With direction from Ward's department on the types of supplies needed, the North Carolina FFA Association bought materials and, during the state leadership conference in July, FFA members created 75 kits to send to Zimbabwe. The kits contained general school supplies such as notebook paper, pens, pencils, markers, rulers, protractors, calculators, crayons, children's scissors, glue sticks, water color paint and brushes, clipboards, erasers, maps, chart/graph paper and pocket dictionaries, along with basic personal hygiene items - washcloths, soap, toothpaste, toothbrush. The students also decorated the boxes and wrote messages of encouragement on them.

By the time statewide FFA chapters got into the act, 575 more kits for a total of 650 were created to send to Zimbabwe. The Collegiate FFA chapter in the College of Agriculture and Life Sciences was part of the effort as well.

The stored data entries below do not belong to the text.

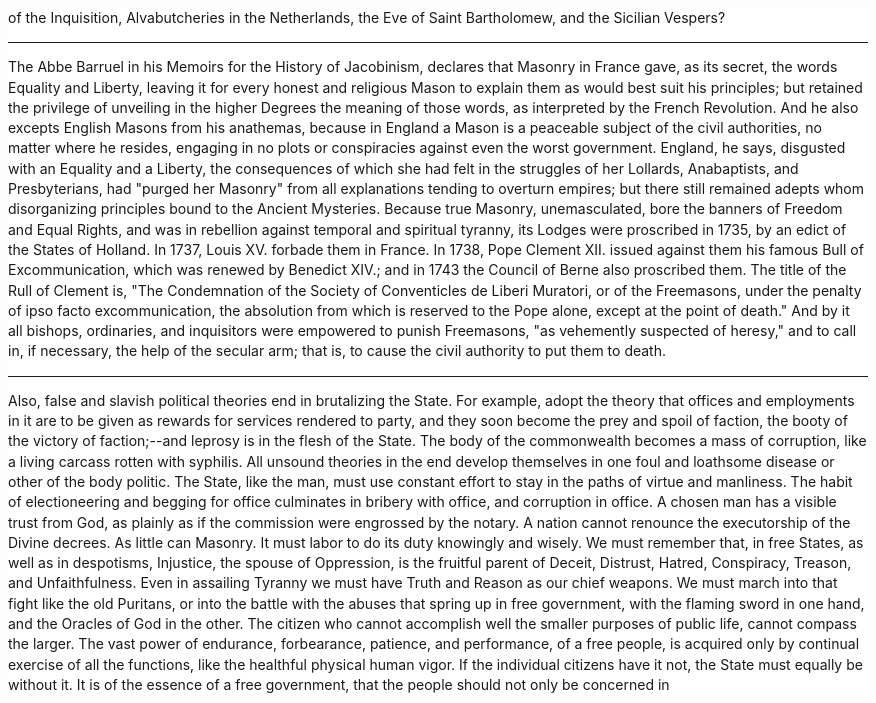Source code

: of the Inquisition, Alvabutcheries in the Netherlands, the Eve of
Saint Bartholomew, and the Sicilian Vespers?
* * * * * *
The Abbe Barruel in his Memoirs for the History of Jacobinism,
declares that Masonry in France gave, as its secret, the words
Equality and Liberty, leaving it for every honest and religious
Mason to explain them as would best suit his principles; but
retained the privilege of unveiling in the higher Degrees the
meaning of those words, as interpreted by the French Revolution. And
he also excepts English Masons from his anathemas, because in
England a Mason is a peaceable subject of the civil authorities, no
matter where he resides, engaging in no plots or conspiracies
against even the worst government. England, he says, disgusted with
an Equality and a Liberty, the consequences of which she had felt in
the struggles of her Lollards, Anabaptists, and Presbyterians, had
"purged her Masonry" from all explanations tending to overturn
empires; but there still remained adepts whom disorganizing
principles bound to the Ancient Mysteries.
Because true Masonry, unemasculated, bore the banners of Freedom
and Equal Rights, and was in rebellion against temporal and
spiritual tyranny, its Lodges were proscribed in 1735, by an edict
of the States of Holland. In 1737, Louis XV. forbade them in France.
In 1738, Pope Clement XII. issued against them his famous Bull of
Excommunication, which was renewed by Benedict XIV.; and in 1743 the
Council of Berne also proscribed them. The title of the Rull of
Clement is, "The Condemnation of the Society of Conventicles de
Liberi Muratori, or of the Freemasons, under the penalty of ipso
facto excommunication, the absolution from which is reserved to the
Pope alone, except at the point of death." And by it all bishops,
ordinaries, and inquisitors were empowered to punish Freemasons, "as
vehemently suspected of heresy," and to call in, if necessary, the
help of the secular arm; that is, to cause the civil authority to
put them to death.
* * * * * *
Also, false and slavish political theories end in brutalizing the
State. For example, adopt the theory that offices and employments in
it are to be given as rewards for services rendered to party, and
they soon become the prey and spoil of faction, the booty of the
victory of faction;--and leprosy is in the flesh of the State. The
body of the commonwealth becomes a mass of corruption, like a living
carcass rotten with syphilis. All unsound theories in the end
develop themselves in one foul and loathsome disease or other of the
body politic. The State, like the man, must use constant effort to
stay in the paths of virtue and manliness. The habit of
electioneering and begging for office culminates in bribery with
office, and corruption in office.
A chosen man has a visible trust from God, as plainly as if the
commission were engrossed by the notary. A nation cannot renounce
the executorship of the Divine decrees. As little can Masonry. It
must labor to do its duty knowingly and wisely. We must remember
that, in free States, as well as in despotisms, Injustice, the
spouse of Oppression, is the fruitful parent of Deceit, Distrust,
Hatred, Conspiracy, Treason, and Unfaithfulness. Even in assailing
Tyranny we must have Truth and Reason as our chief weapons. We must
march into that fight like the old Puritans, or into the battle with
the abuses that spring up in free government, with the flaming sword
in one hand, and the Oracles of God in the other.
The citizen who cannot accomplish well the smaller purposes of
public life, cannot compass the larger. The vast power of endurance,
forbearance, patience, and performance, of a free people, is
acquired only by continual exercise of all the functions, like the
healthful physical human vigor. If the individual citizens have it
not, the State must equally be without it. It is of the essence of a
free government, that the people should not only be concerned in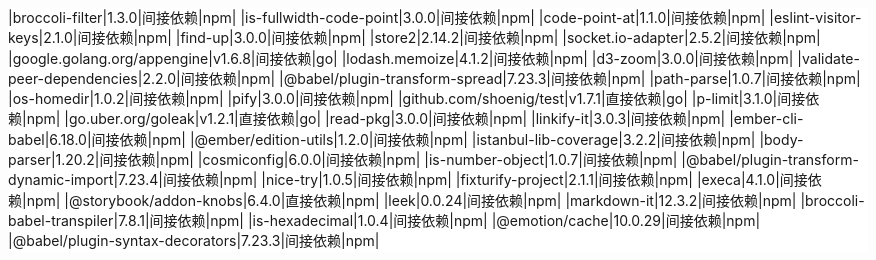 |broccoli-filter|1.3.0|间接依赖|npm|
|is-fullwidth-code-point|3.0.0|间接依赖|npm|
|code-point-at|1.1.0|间接依赖|npm|
|eslint-visitor-keys|2.1.0|间接依赖|npm|
|find-up|3.0.0|间接依赖|npm|
|store2|2.14.2|间接依赖|npm|
|socket.io-adapter|2.5.2|间接依赖|npm|
|google.golang.org/appengine|v1.6.8|间接依赖|go|
|lodash.memoize|4.1.2|间接依赖|npm|
|d3-zoom|3.0.0|间接依赖|npm|
|validate-peer-dependencies|2.2.0|间接依赖|npm|
|@babel/plugin-transform-spread|7.23.3|间接依赖|npm|
|path-parse|1.0.7|间接依赖|npm|
|os-homedir|1.0.2|间接依赖|npm|
|pify|3.0.0|间接依赖|npm|
|github.com/shoenig/test|v1.7.1|直接依赖|go|
|p-limit|3.1.0|间接依赖|npm|
|go.uber.org/goleak|v1.2.1|直接依赖|go|
|read-pkg|3.0.0|间接依赖|npm|
|linkify-it|3.0.3|间接依赖|npm|
|ember-cli-babel|6.18.0|间接依赖|npm|
|@ember/edition-utils|1.2.0|间接依赖|npm|
|istanbul-lib-coverage|3.2.2|间接依赖|npm|
|body-parser|1.20.2|间接依赖|npm|
|cosmiconfig|6.0.0|间接依赖|npm|
|is-number-object|1.0.7|间接依赖|npm|
|@babel/plugin-transform-dynamic-import|7.23.4|间接依赖|npm|
|nice-try|1.0.5|间接依赖|npm|
|fixturify-project|2.1.1|间接依赖|npm|
|execa|4.1.0|间接依赖|npm|
|@storybook/addon-knobs|6.4.0|直接依赖|npm|
|leek|0.0.24|间接依赖|npm|
|markdown-it|12.3.2|间接依赖|npm|
|broccoli-babel-transpiler|7.8.1|间接依赖|npm|
|is-hexadecimal|1.0.4|间接依赖|npm|
|@emotion/cache|10.0.29|间接依赖|npm|
|@babel/plugin-syntax-decorators|7.23.3|间接依赖|npm|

It contributed 10 boxes and assisted in stuffing supplies in bags for transfer to Goldsboro's MERCI Center, a relief agency from which the kits were shipped to Zimbabwe.

"The estimated cost per box is $30, so with 650 the total value of the project was at least $19,500," Bledsoe says. "Each box also included a donation of $5 per kit ($3,250) to cover shipping costs."

he cost of the first 75 boxes was donated by the North Carolina FFA Association. The other 575 were paid for by chapters through outside donations of money or of actual supplies, or came from the chapter budgets.

In addition to sending the packages to students in Zimbabwe, FFA will be sending agricultural information to help students grow their own food.

"FFA groups have been doing service projects at the local level for years," Bledsoe says. "But this was the first effort on a statewide level."

And now, he says, "each year, at state leadership conference we hope to introduce the statewide service project for the upcoming year. That's when we have the best and brightest leaders together at one time."

Future projects will be selected according to current needs, he says. "We went international this year, but next year it could be in the United States, in North Carolina, maybe in Wake County."

However, before looking to next year, the FFA students had one more goal in mind.

"After the members made the boxes, they embraced the service theme so much that when we identified our top 10 issues for the National FFA Convention, the members came up with the idea that there should be a National FFA Service project," Bledsoe says.

The members submitted the service-themed project to the State Presidents Conference in Washington, D.C., last summer. There, state FFA officers from every state met to narrow down such topics from across the nation and to select the top issues to be addressed at the National FFA Convention. "The national service project idea went through that process and made the top list," said Bledsoe. "This idea generated by members in North Carolina would now be addressed nationally."


FFA members filled the student-to-student kits with everything from paper and pens to graph paper and glue sticks to personal hygiene items. They also wrote messages of greeting and encouragement on the boxes.
(Courtesy Joshua Bledsoe)
It then went to National FFA Convention where 475 student delegates approved the creation of a national service project. In January, the National FFA Board of Directors passed the issue, and now there will be a National FFA service project every year. What began locally had culminated in the potential of participation by 467,732 FFA members nationwide.

"And it all began with just one idea from a group of students," says Bledsoe. "Together we are strong. We knew if each chapter made a couple of boxes, we would have the impact and strength to make a difference."

In that same spirit, the North Carolina FFA Foundation established the Tsunami Relief Project in response to the Dec. 26 tsunami disaster in south Asia. "We've been successful in raising $4,000 in this project," Bledsoe says.

It's all in a day's work for an organization whose motto is "Learning to do, doing to learn, earning to live, living to serve."

"When you think of service, you think of the impact, the difference it makes," says Bledsoe. "I hope we can continue with projects where students contribute more than money, giving time and effort to help a worthy cause."

Meanwhile the ripple effect of the North Carolina FFA's service project makes its way around the world.